Naquela manhã acordamos com um burburinho que corria todo o Manoel Deodato. Não lembro a data, mas sei que era início de ano por causa das chuvas do verão. Chovera toda a madrugada e o céu estava com a cor de fumaça. A chuva sempre impossibilitava qualquer tentativa de locomoção sem que a lama sujasse nossas roupas e pés. Muito provavelmente era domingo porque eu não fui à escola ou talvez fosse segunda, terça, quarta... e pela força do evento, a professora verificou minha ausência na chamada. O fato é que fui ao encontro da molecada, que já estava toda reunida na esquina, travando um debate caloroso sobre o ocorrido e como se apenas me esperasse, fomos imediatamente, nos atolando pelas ruas lamacentas do Manoel Deodato, conferir a causa de toda aquela discussão. Debandamos para ver com nossos próprios olhos, ainda muito ingênuos, o evento que daria início ao fim da nossa ingenuidade.

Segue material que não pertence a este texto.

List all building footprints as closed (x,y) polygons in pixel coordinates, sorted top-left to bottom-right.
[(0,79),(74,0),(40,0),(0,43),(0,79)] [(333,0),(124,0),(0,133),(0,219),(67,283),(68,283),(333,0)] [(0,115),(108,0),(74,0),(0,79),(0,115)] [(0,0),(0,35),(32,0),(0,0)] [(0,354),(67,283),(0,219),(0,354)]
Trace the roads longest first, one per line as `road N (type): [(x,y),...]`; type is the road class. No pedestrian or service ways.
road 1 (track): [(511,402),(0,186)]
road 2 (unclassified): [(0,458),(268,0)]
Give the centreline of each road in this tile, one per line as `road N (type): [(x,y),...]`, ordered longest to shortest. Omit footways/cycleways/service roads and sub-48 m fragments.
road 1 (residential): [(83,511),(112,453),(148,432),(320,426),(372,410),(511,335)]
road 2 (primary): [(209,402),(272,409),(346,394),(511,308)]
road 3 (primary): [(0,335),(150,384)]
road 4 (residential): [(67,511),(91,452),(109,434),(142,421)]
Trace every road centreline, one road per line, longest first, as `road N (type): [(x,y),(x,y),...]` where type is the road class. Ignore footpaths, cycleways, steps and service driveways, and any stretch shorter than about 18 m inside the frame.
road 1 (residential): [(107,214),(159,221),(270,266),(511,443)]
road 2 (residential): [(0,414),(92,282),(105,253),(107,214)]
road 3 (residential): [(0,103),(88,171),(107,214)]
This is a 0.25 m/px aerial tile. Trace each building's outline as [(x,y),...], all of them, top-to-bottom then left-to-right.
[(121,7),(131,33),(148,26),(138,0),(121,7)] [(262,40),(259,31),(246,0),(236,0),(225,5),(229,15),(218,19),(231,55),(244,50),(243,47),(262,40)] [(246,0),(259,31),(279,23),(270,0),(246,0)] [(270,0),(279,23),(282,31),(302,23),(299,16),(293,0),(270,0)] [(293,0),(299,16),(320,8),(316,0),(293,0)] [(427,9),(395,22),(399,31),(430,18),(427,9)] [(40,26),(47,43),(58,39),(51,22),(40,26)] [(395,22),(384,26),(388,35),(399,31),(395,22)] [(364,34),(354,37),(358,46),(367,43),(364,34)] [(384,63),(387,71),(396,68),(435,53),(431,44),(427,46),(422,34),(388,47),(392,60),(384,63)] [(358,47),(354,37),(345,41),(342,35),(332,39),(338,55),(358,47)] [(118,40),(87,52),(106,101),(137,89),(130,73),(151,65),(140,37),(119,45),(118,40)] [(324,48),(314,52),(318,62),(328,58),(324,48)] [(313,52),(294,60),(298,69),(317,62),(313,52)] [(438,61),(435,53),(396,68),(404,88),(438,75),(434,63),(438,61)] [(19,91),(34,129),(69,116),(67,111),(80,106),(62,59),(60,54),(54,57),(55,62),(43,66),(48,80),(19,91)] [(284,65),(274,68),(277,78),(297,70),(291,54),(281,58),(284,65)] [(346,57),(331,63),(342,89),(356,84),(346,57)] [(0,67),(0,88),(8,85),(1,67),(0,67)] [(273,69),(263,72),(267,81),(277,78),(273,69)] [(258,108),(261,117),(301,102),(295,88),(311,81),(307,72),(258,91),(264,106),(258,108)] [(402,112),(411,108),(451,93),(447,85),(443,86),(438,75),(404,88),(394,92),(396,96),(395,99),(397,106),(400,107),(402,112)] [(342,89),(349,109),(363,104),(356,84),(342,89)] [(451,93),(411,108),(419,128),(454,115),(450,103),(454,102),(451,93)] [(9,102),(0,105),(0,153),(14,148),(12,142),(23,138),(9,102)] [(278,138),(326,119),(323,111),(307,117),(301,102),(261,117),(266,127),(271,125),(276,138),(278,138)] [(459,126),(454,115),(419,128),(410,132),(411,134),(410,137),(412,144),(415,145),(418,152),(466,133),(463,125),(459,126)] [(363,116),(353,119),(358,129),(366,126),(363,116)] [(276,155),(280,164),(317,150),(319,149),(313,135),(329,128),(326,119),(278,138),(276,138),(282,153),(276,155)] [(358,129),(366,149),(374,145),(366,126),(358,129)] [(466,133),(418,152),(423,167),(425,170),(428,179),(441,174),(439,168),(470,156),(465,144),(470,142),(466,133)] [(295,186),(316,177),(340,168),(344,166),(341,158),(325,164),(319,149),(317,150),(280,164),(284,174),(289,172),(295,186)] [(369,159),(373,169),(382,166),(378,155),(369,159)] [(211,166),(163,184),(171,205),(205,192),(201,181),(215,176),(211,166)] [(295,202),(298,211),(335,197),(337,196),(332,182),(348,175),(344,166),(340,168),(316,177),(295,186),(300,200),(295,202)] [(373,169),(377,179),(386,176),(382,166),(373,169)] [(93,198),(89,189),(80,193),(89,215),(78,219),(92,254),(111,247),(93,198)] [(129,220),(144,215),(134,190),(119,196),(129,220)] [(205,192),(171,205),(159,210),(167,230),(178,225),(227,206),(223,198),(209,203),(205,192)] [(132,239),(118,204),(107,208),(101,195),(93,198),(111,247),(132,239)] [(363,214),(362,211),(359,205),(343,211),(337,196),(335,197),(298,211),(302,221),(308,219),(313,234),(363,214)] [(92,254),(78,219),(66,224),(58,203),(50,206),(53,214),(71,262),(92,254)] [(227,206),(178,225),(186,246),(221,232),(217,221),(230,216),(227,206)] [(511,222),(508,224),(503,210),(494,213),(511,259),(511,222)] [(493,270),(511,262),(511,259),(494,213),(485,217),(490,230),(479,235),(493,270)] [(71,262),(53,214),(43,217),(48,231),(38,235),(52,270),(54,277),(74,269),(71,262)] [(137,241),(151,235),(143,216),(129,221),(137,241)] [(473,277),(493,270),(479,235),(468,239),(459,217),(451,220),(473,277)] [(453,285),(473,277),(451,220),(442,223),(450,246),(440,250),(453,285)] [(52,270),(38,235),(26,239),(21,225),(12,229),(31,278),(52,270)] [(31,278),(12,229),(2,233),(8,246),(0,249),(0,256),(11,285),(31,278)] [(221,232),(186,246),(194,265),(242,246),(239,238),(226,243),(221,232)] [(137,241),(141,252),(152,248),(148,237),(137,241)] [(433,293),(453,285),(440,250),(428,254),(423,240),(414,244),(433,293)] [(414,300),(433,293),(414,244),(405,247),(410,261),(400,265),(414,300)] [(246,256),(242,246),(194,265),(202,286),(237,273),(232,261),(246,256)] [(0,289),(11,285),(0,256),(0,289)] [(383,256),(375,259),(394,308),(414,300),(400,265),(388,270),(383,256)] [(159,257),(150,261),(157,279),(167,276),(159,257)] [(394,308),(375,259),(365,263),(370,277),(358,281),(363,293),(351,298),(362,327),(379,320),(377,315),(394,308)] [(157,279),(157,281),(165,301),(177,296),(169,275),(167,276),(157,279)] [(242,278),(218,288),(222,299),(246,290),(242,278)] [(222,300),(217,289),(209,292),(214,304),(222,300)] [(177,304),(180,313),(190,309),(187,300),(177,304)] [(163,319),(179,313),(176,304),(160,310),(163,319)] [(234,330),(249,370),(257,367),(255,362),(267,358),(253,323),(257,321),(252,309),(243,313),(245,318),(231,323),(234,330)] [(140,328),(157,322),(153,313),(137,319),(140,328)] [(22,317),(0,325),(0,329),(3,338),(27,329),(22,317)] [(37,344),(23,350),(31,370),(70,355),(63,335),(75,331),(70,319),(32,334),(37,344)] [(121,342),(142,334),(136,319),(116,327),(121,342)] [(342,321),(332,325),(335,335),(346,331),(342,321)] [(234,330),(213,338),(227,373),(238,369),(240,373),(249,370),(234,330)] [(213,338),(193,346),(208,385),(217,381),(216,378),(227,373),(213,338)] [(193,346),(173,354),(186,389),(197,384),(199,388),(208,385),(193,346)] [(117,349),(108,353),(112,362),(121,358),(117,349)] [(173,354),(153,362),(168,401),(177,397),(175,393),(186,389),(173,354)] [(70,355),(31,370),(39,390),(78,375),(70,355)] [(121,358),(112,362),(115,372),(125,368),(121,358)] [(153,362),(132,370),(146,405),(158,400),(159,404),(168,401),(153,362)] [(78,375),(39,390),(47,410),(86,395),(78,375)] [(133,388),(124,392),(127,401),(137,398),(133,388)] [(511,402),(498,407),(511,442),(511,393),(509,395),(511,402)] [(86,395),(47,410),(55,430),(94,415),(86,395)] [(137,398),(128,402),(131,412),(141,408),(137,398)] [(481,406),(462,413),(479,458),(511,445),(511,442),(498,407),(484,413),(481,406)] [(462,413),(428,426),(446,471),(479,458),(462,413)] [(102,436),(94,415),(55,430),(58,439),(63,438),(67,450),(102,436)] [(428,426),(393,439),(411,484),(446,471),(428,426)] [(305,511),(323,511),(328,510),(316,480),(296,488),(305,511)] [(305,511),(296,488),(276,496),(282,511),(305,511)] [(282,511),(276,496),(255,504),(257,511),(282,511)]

Enquanto caminhávamos, somavam-se a nós outras pessoas fazendo o mesmo trajeto. Eram jovens, crianças, adultos, mulheres, homens... todos curiosos e assustados. Nas calçadas, vez ou outra, parávamos em meio às patotas que especulavam, para ouvirmos algum detalhe significativo. As pessoas descreviam a cena com dramaticidade e a nossa expectativa aumentava. Nós prosseguíamos, reproduzindo a mensagem a quem nos perguntasse qual era a novidade:

“Mataram Dodô!”

Dodô não era meu amigo, apenas amigo dos meus amigos. Era mais velho que nós, já roubava e já fumava maconha. Segundo a turma, ele era de rocha, salvava geral nas brigas com os moleques do São Geraldo e do São Benedito. Ao nos aproximarmos da rua em que morava, notamos na lama que escorria e se acumulava em poças, um aspecto rubro. Parecia que a terra sangrava. Em frente à sua casa formava-se um tumulto de gente que chegava pelas duas entradas da rua. No epicentro do círculo de pessoas, Dodô caído de bruços sobre uma poça de lama e sangue, seria a imagem que nos assombraria por todo aquele resto de verão. O sangue minava incessante de um buraco na lateral da sua barriga e de outros vários golpes distribuídos pelo corpo. No pescoço, havia cravada uma faca peixeira de cabo cerrado.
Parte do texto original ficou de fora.